Locklear lists enrollment, recruitment and retention of students in teacher education programs among her list of priorities heading into the fall semester.
“We are going to address these areas at both the undergraduate and graduate level.”
She plans to meet with the superintendent from of the 15 school districts in the university’s service area.
“I want to meet with school personnel and administrators to determine their needs in terms of helping them grow and develop teachers. We are here to serve the public schools with regard to professional development and service project opportunities. We will be working with school districts to establish teacher cadet programs at the high schools which will serve as a pipeline to either a community college or they can come directly to us.
“The biggest challenge is meeting the high need for teachers in North Carolina. With the continuous population growth, there’s a constant demand to meet employment needs. Our challenge is how can we encourage and support students to go into teaching. We must also continue to work collaboratively with the school districts to retain the teachers they have.”

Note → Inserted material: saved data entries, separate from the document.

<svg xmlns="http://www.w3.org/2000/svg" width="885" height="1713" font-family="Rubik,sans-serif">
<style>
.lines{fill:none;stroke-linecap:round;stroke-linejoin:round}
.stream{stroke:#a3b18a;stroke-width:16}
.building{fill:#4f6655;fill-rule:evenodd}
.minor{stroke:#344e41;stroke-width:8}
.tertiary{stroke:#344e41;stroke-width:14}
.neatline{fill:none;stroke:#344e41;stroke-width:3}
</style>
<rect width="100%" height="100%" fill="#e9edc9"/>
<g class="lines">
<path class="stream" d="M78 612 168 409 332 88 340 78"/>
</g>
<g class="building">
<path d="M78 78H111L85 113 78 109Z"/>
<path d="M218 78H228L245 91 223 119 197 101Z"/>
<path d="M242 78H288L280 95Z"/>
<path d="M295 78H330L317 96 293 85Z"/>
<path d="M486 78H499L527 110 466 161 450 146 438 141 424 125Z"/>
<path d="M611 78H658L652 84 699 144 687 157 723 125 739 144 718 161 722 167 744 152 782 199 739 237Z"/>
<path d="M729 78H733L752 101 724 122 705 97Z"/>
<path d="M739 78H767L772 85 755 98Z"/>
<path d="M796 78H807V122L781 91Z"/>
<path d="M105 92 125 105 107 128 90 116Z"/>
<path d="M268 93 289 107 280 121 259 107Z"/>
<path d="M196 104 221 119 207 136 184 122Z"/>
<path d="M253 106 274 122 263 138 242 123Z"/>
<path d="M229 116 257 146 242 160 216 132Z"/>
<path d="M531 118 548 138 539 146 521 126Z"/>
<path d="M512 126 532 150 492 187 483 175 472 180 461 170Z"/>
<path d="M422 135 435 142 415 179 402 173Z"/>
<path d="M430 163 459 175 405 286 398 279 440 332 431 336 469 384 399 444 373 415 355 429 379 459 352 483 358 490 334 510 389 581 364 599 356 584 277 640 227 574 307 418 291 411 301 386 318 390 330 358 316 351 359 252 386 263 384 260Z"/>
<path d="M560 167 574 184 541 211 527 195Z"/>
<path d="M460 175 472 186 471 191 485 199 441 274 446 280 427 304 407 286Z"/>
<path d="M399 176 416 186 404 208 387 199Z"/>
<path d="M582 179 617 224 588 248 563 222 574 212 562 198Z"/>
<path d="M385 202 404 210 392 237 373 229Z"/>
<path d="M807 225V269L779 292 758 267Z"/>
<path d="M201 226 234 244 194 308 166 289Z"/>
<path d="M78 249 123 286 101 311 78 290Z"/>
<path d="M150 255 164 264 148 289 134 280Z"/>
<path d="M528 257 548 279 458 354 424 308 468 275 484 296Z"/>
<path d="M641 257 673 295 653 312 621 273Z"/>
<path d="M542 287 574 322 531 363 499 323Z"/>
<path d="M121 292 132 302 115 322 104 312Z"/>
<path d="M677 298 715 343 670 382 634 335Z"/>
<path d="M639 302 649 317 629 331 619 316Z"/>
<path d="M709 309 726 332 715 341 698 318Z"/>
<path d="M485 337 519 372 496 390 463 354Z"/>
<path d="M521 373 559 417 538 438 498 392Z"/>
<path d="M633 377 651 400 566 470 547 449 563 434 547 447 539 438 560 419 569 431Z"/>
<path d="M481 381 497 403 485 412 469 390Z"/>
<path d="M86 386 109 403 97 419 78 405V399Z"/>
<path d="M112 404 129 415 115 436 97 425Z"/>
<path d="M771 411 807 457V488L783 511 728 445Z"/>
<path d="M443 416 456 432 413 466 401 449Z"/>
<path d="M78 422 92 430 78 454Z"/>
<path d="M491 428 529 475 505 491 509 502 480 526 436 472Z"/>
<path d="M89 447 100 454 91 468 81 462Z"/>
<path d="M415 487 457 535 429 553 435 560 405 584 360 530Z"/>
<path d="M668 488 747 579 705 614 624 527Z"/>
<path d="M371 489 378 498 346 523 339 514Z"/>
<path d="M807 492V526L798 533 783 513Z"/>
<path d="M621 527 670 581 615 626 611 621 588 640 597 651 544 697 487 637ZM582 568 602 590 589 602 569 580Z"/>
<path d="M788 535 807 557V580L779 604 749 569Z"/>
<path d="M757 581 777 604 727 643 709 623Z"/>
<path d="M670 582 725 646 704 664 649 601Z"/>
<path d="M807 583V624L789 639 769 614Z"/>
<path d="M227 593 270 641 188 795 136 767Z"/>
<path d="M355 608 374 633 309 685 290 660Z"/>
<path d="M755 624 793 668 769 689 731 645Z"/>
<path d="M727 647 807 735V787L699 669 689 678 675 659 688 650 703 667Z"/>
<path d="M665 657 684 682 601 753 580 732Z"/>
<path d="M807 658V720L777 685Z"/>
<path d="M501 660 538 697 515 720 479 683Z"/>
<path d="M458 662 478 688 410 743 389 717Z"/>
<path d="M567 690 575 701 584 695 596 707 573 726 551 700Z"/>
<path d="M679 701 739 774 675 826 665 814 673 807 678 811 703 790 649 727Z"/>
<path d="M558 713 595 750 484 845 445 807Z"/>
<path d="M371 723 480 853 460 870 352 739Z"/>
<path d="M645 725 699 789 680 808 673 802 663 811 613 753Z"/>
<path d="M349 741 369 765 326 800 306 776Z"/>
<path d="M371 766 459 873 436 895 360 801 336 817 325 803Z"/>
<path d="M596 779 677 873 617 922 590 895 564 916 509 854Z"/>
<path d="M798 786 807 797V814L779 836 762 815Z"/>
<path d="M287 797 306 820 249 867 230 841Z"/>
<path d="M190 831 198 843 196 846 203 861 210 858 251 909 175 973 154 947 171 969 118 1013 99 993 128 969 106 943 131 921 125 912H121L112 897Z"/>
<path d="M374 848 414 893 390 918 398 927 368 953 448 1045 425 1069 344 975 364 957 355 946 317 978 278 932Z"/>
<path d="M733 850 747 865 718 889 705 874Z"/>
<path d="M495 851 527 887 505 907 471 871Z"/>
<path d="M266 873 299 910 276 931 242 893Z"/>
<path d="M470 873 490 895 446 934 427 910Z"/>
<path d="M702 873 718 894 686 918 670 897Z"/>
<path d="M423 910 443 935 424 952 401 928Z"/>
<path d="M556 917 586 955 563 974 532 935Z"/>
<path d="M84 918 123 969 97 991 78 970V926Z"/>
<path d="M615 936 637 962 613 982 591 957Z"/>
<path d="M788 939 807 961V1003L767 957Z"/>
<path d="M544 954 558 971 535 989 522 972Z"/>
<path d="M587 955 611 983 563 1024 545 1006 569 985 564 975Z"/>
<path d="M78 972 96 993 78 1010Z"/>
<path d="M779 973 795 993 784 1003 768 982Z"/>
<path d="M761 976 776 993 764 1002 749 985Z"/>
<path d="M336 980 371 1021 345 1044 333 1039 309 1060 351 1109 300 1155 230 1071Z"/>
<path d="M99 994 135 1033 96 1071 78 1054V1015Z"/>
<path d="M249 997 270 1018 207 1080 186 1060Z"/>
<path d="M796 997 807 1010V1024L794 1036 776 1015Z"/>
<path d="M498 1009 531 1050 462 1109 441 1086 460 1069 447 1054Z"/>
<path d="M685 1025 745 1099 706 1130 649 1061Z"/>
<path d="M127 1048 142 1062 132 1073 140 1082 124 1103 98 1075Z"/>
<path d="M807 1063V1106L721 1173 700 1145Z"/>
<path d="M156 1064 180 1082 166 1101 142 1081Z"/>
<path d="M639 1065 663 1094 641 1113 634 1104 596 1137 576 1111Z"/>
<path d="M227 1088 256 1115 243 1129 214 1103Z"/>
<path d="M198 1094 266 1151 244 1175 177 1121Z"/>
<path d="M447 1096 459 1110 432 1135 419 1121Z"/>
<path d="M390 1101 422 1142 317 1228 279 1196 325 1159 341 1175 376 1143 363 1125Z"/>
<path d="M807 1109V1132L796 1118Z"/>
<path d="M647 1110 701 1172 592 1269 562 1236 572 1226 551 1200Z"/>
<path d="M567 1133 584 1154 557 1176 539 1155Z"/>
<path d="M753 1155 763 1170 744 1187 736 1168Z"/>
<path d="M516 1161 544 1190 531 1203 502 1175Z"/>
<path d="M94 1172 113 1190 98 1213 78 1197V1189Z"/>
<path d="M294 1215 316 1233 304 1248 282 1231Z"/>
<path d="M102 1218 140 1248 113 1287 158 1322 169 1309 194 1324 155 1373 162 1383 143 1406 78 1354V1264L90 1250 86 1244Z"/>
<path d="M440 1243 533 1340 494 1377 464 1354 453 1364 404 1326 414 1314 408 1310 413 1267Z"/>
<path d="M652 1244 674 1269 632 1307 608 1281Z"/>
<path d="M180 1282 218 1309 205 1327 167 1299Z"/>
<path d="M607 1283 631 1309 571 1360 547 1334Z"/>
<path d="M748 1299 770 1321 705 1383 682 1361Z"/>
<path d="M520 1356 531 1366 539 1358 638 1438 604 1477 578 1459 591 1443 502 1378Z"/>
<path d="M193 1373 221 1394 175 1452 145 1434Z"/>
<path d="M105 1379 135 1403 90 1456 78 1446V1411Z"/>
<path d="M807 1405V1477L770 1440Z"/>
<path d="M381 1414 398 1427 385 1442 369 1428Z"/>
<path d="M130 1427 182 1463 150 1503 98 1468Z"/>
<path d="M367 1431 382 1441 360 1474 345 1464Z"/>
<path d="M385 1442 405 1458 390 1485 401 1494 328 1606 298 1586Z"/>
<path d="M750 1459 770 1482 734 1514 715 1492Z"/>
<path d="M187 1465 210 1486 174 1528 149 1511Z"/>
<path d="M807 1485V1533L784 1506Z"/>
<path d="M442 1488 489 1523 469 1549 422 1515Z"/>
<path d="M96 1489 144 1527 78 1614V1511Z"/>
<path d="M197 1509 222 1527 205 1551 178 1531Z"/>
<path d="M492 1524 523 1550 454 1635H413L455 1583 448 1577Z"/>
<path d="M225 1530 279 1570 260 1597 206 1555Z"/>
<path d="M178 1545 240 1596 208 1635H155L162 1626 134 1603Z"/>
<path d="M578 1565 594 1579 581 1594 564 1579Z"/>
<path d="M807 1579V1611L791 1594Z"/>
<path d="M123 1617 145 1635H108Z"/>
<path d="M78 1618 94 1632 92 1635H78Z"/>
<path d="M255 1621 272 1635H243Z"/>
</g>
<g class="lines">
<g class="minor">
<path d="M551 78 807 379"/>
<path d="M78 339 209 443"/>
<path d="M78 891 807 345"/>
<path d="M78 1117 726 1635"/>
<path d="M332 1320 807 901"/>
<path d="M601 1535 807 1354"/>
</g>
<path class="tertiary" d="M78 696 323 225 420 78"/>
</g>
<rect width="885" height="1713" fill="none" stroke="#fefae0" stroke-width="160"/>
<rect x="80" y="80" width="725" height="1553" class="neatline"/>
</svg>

Before becoming dean in 1999, Locklear was the associate superintendent for Leadership Development and Special Services with the North Carolina Department of Public Instruction. She served as a member of the North Carolina State Board of Education from 1999 to 2002. She previously served as an assistant superintendent with the Public Schools of Robeson County, an associate superintendent at the N.C. Department of Public Instruction and held position with UNC System’s General Administration.
In addition to her undergraduate degree at UNCP, Locklear holds a master’s degree and doctorate in special education both from the University of North Carolina at Chapel Hill.
A search for a permanent dean will begin in the fall.